TASK DESCRIPTION
Below are some records. Return exactly their lines from the one containing "left elbow: (118, 262)" through the one containing "left elbow: (335, 678)", and drop the pictures.

WORKING DATA
>>>>
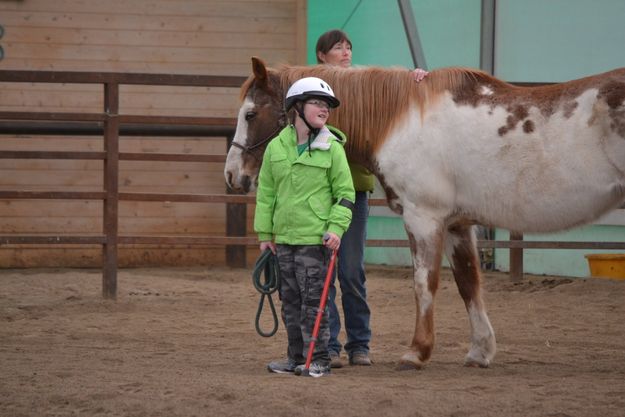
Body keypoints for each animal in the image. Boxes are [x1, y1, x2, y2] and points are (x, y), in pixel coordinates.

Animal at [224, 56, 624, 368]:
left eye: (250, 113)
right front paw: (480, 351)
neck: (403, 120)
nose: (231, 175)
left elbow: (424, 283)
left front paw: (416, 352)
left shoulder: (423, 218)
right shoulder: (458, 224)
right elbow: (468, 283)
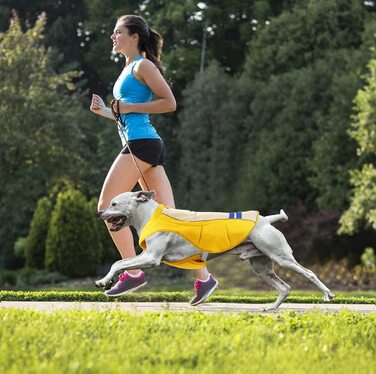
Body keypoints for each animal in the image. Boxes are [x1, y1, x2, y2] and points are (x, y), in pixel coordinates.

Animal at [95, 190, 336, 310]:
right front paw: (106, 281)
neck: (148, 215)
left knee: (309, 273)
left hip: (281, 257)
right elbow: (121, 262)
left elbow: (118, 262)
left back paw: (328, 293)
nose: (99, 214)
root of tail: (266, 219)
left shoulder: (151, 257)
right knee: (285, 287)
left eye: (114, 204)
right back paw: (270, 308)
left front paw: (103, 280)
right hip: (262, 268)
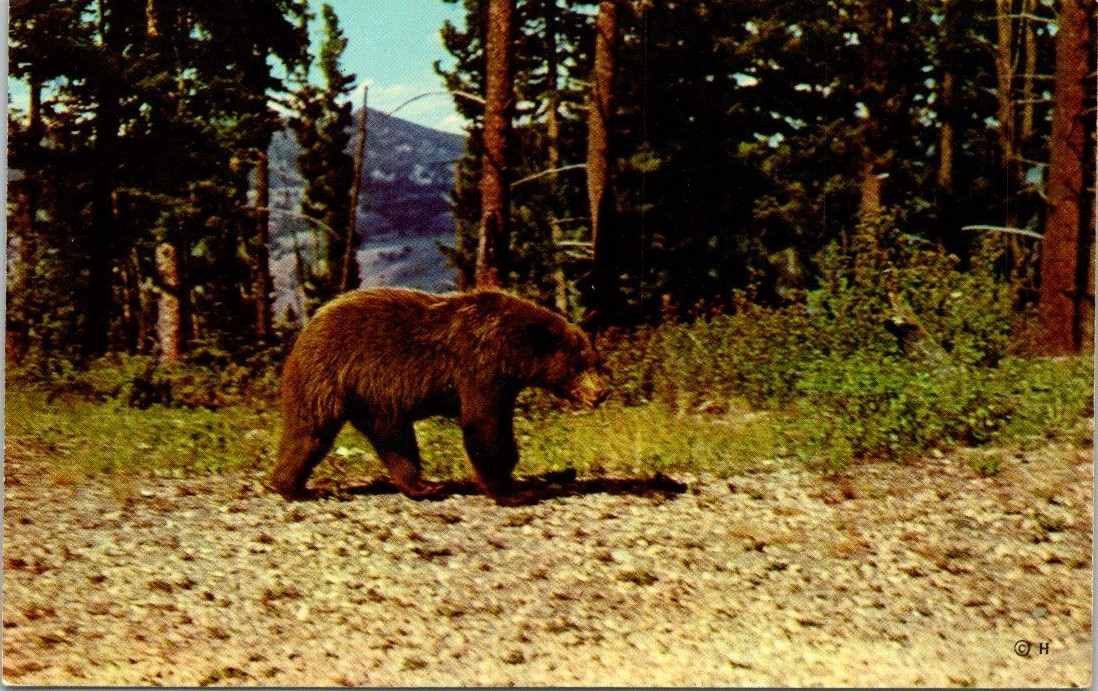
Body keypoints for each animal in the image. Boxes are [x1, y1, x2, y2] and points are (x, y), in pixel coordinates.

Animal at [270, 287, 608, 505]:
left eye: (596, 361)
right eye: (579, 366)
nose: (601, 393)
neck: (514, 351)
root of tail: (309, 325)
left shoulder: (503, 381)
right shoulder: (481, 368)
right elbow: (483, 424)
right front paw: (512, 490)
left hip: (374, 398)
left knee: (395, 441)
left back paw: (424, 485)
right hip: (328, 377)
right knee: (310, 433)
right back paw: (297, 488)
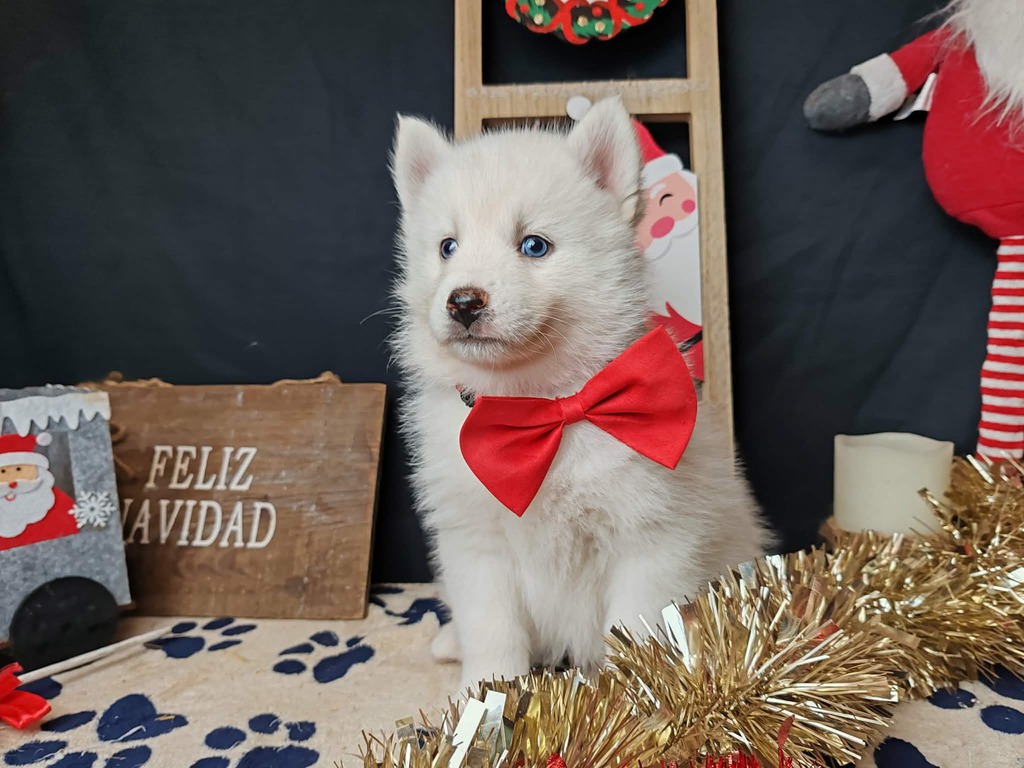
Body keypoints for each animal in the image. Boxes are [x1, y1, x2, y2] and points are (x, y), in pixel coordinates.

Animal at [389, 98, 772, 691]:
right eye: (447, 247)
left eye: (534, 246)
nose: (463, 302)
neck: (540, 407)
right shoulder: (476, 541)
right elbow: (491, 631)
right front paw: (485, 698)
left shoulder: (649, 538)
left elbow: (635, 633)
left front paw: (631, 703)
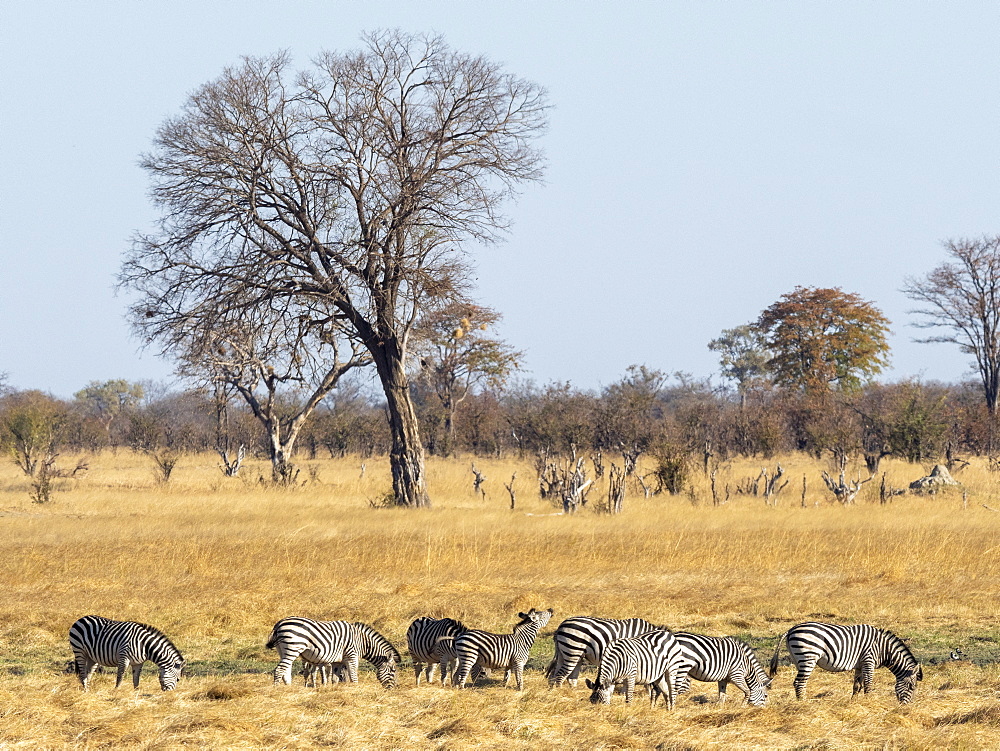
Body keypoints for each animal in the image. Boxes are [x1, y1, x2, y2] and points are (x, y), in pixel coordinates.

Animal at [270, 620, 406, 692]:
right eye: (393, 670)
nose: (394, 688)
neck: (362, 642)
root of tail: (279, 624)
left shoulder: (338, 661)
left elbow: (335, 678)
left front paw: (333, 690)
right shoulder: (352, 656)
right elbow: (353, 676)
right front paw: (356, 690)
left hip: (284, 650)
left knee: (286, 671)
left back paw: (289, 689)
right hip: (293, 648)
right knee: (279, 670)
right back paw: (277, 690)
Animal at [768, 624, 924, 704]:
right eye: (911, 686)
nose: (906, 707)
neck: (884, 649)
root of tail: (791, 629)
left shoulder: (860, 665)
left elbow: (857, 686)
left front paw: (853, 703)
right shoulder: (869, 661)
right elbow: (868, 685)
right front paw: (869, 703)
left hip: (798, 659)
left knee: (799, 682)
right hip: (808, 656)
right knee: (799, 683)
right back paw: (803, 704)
<<<<
RESPONSE AREA
left elbow: (118, 262)
left back paw: (328, 293)
nose: (99, 214)
root of tail: (266, 219)
left shoulder: (151, 257)
right knee: (285, 287)
left eye: (114, 204)
right back paw: (270, 308)
left front paw: (103, 280)
right hip: (262, 268)
Body keypoints for each animal in the image. Boxes are [x1, y1, x2, y2] and points are (x, y), in pixel coordinates.

Animal at [270, 287, 608, 505]:
left eye: (596, 361)
right eye: (579, 366)
nose: (601, 393)
neck: (514, 351)
root of tail: (309, 325)
left shoulder: (503, 381)
right shoulder: (481, 368)
right elbow: (483, 424)
right front paw: (512, 490)
left hip: (374, 398)
left knee: (395, 441)
left back paw: (424, 485)
right hip: (328, 377)
right knee: (310, 433)
right back paw: (297, 488)
Body keypoints for each animal in the image. Boxes are [x1, y1, x2, y2] and points are (x, y), in pixel coordinates.

Animal at [389, 98, 772, 691]:
right eye: (447, 247)
left eye: (534, 246)
nose: (463, 302)
neck: (540, 407)
right shoulder: (476, 541)
right elbow: (491, 631)
right front paw: (485, 698)
left shoulder: (649, 538)
left elbow: (635, 633)
left front paw: (631, 703)
Body keypoints for each animal in the image. Boxes are [x1, y1, x2, y2] and points are (x, y), in pixel coordinates.

Animal at [270, 620, 406, 692]:
right eye: (393, 670)
nose: (394, 688)
neck: (362, 642)
root of tail: (279, 624)
left shoulder: (338, 661)
left elbow: (335, 678)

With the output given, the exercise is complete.